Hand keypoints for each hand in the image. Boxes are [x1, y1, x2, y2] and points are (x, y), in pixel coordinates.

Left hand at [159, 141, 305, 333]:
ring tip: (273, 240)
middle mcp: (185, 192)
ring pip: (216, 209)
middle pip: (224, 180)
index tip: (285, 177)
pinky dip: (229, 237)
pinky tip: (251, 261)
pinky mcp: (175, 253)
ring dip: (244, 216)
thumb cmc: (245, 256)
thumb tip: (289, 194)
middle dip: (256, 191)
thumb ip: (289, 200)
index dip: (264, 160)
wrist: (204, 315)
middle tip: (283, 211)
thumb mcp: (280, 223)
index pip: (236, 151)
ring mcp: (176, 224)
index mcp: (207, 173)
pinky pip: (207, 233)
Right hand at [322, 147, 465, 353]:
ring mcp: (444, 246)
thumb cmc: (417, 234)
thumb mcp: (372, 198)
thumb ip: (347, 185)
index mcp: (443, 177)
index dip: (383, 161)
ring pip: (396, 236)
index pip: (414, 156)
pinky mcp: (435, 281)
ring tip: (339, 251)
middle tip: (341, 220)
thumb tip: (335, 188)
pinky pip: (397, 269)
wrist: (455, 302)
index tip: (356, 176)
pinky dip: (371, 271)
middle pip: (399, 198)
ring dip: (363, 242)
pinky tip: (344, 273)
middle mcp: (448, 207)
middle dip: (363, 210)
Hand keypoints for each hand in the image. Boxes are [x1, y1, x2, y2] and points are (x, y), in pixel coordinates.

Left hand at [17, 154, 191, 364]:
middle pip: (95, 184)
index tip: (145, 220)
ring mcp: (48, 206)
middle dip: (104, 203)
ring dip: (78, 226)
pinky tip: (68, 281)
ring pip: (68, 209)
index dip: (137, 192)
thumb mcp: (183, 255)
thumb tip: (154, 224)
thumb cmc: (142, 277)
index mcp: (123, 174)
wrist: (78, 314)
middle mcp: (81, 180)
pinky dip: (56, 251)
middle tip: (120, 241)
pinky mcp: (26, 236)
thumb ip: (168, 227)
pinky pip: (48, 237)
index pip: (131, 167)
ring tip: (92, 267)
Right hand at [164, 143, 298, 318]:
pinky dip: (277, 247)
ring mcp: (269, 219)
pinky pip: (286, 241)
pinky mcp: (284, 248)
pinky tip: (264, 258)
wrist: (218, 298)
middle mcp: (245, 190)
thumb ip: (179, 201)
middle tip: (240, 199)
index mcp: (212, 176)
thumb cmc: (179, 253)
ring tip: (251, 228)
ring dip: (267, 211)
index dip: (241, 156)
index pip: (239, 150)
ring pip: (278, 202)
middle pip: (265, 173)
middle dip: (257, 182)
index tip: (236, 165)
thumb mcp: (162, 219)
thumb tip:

#### PROBLEM TO SOLVE
Take the line with "ring dip: (267, 211)" and all lines after it through the end of the records, and write them out exactly; include nothing else.

#### WRITTEN RESPONSE
ring dip: (267, 211)
index dip: (241, 156)
index pip: (239, 150)
ring pip: (278, 202)
middle pip: (265, 173)
middle dip: (257, 182)
index tip: (236, 165)
thumb mcp: (162, 219)
thumb tip:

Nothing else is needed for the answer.